Credit Cards Being Used as Defense vs Inflation in Paycheck-to-Paycheck Economy 

consumer paying with card

For consumers — at least when it comes to confidence that they can handle mounting credit card debt in the face of inflation and even living paycheck to paycheck: Watch what they do, not what they say.

Faced with consumer prices rising at a clip not seen in 40 years, consumers are increasingly turning to the plastic (OK, the digital cards, too) to meet everyday expenses, to fill in the gaps in purchasing power that occurs when prices rise faster than income.

Presumably, the cash cushions that have been built up through the pandemic have not been enough to prop up spending; though savings have not been exhausted, the paycheck-to-paycheck economy demands that consumers use all the tools at their disposal to make ends meet — and splurge a bit.

Not all that long ago, as recently as 2021, debit spending outpaced credit card spending at a wide clip, where consumers wanted to spend the cash they had on hand, while paying down credit card loans (up until recently, when that debt spiked into the end of 2021). Now the tables have turned a bit, and the pace of spending on credit cards has picked up, eclipsing growth in debit. In part, it may be that consumers have felt relatively healthier about their financial status in recent months; it’s more likely that credit is a defense against inflation.

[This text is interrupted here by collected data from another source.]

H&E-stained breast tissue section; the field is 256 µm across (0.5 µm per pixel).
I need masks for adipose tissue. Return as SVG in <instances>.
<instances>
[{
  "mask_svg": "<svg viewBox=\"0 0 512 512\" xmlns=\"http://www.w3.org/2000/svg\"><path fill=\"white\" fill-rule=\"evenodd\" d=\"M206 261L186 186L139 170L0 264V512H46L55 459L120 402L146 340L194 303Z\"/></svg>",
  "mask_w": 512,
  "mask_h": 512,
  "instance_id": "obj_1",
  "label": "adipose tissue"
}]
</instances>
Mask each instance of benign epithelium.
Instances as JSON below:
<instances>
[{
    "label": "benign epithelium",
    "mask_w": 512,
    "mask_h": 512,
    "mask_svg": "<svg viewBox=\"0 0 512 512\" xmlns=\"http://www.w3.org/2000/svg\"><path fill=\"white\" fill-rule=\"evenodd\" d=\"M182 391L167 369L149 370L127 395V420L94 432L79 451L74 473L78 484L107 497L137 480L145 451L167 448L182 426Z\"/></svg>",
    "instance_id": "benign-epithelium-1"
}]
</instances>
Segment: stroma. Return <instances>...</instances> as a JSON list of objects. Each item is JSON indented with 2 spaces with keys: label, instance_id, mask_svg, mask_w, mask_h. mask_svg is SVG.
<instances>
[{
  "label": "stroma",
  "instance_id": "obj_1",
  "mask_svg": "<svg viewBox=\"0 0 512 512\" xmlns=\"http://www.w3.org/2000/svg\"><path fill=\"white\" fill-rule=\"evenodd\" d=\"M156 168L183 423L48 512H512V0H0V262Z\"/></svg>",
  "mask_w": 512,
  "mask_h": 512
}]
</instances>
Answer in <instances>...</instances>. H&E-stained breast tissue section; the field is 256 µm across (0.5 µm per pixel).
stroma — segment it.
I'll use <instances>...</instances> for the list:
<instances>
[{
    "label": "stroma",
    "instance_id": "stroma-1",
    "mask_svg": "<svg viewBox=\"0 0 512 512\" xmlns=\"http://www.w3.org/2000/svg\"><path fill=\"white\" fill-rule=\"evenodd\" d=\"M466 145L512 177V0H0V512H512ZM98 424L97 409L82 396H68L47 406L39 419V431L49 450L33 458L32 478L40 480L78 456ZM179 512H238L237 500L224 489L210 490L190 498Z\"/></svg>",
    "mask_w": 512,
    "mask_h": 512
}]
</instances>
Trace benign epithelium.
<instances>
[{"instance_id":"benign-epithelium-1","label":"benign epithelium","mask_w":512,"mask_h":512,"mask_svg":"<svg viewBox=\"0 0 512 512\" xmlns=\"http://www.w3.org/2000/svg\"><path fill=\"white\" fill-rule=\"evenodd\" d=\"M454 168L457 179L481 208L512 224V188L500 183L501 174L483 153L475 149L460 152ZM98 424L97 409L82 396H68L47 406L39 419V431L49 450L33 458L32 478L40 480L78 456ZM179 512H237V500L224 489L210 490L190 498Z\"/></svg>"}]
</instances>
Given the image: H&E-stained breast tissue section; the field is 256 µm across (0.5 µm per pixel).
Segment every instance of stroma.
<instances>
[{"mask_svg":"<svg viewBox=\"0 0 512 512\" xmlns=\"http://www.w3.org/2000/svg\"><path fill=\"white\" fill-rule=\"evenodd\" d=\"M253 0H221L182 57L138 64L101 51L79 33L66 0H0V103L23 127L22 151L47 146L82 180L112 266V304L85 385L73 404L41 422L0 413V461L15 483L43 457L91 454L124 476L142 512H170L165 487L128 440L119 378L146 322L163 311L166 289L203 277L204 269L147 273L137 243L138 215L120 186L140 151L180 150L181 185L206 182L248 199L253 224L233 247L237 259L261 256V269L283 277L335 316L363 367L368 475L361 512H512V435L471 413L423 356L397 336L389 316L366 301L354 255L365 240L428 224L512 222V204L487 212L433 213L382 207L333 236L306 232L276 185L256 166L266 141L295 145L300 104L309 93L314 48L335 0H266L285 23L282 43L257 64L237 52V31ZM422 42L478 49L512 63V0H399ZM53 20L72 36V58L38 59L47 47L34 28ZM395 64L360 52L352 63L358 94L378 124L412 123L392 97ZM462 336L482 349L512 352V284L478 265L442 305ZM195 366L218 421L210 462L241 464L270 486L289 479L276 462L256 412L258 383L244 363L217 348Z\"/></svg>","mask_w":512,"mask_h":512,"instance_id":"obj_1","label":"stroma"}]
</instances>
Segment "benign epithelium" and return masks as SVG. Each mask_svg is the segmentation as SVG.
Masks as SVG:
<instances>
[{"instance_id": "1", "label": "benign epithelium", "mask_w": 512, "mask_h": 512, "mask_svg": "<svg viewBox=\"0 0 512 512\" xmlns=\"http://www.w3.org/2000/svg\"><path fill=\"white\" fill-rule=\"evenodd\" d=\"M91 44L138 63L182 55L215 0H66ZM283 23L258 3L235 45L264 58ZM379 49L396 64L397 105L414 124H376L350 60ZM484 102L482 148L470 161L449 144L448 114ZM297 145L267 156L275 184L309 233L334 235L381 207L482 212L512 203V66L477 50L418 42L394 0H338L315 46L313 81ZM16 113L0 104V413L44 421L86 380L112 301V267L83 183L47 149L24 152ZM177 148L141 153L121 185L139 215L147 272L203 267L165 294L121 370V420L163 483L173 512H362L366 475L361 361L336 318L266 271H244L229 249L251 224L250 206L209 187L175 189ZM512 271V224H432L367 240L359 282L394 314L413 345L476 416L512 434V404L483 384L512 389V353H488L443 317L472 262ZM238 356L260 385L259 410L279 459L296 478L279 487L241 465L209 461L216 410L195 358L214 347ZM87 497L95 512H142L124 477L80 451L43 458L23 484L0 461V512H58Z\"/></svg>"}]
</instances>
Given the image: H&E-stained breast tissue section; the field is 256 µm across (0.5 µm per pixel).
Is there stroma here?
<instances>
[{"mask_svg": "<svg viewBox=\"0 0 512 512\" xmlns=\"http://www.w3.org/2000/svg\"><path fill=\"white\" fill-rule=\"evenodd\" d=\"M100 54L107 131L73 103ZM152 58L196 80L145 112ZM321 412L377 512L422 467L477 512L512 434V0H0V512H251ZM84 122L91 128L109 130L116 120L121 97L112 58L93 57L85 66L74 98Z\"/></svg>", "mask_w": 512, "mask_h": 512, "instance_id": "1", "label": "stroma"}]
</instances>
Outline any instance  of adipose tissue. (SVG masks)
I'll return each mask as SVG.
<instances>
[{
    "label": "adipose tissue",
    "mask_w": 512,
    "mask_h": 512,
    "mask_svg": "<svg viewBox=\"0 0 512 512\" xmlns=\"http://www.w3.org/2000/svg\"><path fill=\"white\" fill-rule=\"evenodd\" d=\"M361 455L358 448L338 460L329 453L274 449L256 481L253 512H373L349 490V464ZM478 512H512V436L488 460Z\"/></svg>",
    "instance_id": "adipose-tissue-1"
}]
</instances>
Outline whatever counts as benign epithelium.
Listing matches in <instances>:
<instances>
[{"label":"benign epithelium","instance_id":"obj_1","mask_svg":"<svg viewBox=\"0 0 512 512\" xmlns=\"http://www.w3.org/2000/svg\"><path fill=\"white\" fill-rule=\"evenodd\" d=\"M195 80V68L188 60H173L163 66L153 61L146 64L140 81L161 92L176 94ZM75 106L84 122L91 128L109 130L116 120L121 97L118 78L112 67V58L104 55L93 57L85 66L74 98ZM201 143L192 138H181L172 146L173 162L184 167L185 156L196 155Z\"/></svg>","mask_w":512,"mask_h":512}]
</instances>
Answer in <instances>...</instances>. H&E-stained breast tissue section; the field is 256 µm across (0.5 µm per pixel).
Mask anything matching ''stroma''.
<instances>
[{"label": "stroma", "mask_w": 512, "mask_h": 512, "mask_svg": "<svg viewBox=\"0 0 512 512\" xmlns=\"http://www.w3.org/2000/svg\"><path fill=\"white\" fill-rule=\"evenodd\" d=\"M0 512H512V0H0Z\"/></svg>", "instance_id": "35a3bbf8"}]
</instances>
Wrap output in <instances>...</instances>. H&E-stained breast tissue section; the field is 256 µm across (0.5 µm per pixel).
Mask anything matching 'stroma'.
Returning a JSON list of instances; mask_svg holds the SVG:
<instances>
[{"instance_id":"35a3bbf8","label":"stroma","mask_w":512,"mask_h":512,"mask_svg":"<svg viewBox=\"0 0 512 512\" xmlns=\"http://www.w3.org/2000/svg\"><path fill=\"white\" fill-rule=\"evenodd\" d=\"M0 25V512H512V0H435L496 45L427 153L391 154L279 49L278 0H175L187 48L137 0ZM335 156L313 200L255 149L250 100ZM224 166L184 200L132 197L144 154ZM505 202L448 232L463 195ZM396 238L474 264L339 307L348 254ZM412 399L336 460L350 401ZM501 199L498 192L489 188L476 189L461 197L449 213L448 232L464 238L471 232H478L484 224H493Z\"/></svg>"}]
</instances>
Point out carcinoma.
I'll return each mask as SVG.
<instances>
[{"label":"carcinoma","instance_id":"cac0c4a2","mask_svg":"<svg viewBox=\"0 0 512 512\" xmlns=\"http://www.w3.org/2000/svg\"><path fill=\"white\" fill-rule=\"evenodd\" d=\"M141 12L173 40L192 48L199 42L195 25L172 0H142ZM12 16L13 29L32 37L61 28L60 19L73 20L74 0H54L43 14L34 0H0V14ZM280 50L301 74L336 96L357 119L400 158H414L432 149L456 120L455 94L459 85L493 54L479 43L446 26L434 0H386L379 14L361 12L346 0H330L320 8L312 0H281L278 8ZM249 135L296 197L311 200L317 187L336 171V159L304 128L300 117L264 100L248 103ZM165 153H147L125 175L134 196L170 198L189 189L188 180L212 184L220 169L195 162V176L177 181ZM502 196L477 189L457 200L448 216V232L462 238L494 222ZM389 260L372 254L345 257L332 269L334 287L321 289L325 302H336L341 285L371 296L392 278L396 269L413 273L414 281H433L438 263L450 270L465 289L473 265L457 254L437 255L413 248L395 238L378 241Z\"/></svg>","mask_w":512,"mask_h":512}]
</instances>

Earnings results have been rolling in, with marquee names in the banking sector showing that in many cases spending is back at levels not seen since before the pandemic. By the numbers, JPMorgan Chase said that spending, using credit cards as the conduit, was up 29%. And, per commentary on that earnings call, credit quality is strong. Chief Financial Officer Jeremy Barnum said the firm is “continuing to see positive trends” as spending on travel and entertainment has been picking up, surging 64% in the latest quarter.

Read also: JPMorgan Adds $1B+ to Loan Loss Reserves as Economic Threats Mount

Separately, Wells Fargo saw consumer on its own credit cards swell by 33%. Bank of America’s results, released on Monday (April 18) show that credit card spend was up 25%, outpacing debit spending growth of 9%.

Read more: Wells Fargo Posts Declines in Revenue, Home Lending

And to get a sense of just how fast the “round trip” has been, BofA’s own results show that spending on retail in 2021’s first quarter was 37% higher than 2019’s first quarter; spending on food was 25% higher.

Now, part of that growth is due to inflation, which as pretty much everyone knows, is running at rates not seen in four decades. But part of the growth is organic, representing pent-up demand as economies reopen. The question remains as to how long it all can last.

Confidence in the Cards 

PYMNTS’ own data, as seen in the “Digital Economy Payments April 2022 U.S. Edition How Consumers Pay in The Digital World,” show that, for instance, a bit more than 31% of grocery purchases were made using credit cards, up about a percentage point from a year ago.

Read here: New Data Show Consumers Are Buying Less, Spending More and Changing Habits

The confidence in wielding credit cards at the point of sale comes as consumers’ expectations about what lies ahead has been decidedly negative. The University of Michigan’s Consumer Sentiment Index showed a recent reading of 59.4 in March down more than 5% from the previous month.  Inflation, of course, is top of mind. But then again, the wallets keep opening, particularly for travel, where 19% of consumers spent money to get away from it all in March — a record since the monthly study series started in December.

One wonders how long it all might last. Separate PYMNTS research has found that 62% of the population lives paycheck to paycheck, a demographic that now includes half of consumers who make more than $100,000 annually. The cash cushions that have been built up over the past few years may be pressured. For those making $100K but having difficulty meeting expense obligations, average savings stand at a bit more than $11,000. For the paycheck-to-paycheck consumer who makes $50,000 or less, savings stand at $788.

For now, as the big banks are telling us, consumers are content to buy now, and pay it all down later.  But the banks themselves seem to be girding for a rainy day — at some point. JPMorgan, as we’ve reported, increased its loan loss reserves by $902 million, where previously it had been releasing those reserves into earnings. In Bank of America’s latest results, the firm said that it increased its own provisions on its consumer business by $14 million in the quarter. The reserve now stands at $3.1 billion.